4. Practice self care.
Fulfilling basic needs, such as hunger and thirst, can make a big difference when trying to strengthen your relationship habits, practicing self-awareness and showing self-compassion. If you don't satisfy your hunger or quench your thirst, this can act as an obstacle when fulfilling these higher tasks. "Unmet basic needs magnify negativities and make things seem more difficult," says Hanks.
5. Separate self-worth from performance.
While showing self-compassion, it's important to separate your self-worth from your performance. "A lot of us feel our worth is based on our performance on a given day," says Hanks. This idea is known as contingent self-worth. When you perform poorly, you get down on yourself and feel insecure, which is when you really want to show yourself some self-compassion.

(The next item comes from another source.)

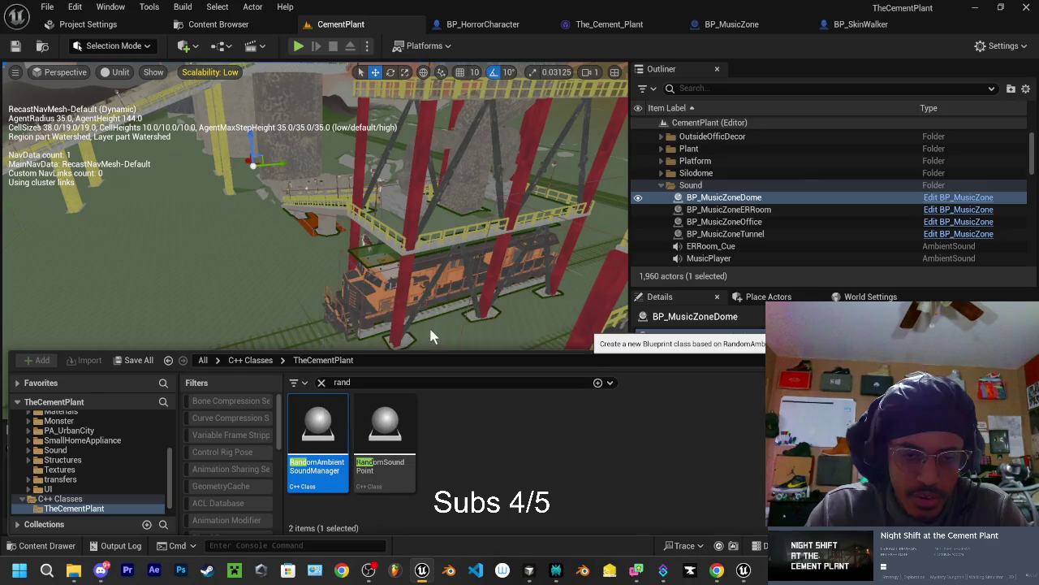
pyautogui.click(297, 252)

In order to reduce the amount of times you have to go through this tedious process, you can try to separate your performance from your worth. If you do poorly in a game, try not to let that determine your worth, advises Hanks. "I know it's easier said than done, but you're not defined by how well you do on a job interview or a sports game and don't let anyone, especially yourself, let you think that.
No matter how self-aware and self-accepting you become, there are always going to be thing you're insecure about... your "raw spots." You can think of these "raw spots" as metaphorical sores, says Hanks. You wouldn't pick at a sore that 's healing, right? There are just some things that we're always going to be sensitive about. "It's important to know what your 'raw spots' are and to also encourage your partner to be respectful of these 'sores'."
Being in a relationship is a balance between loving someone the way they are and encouraging them to grow in positive ways. As you prepare to seek healthy ways to deal with your insecurities in your relationship, don't forget to ask your significant other to help you through this process.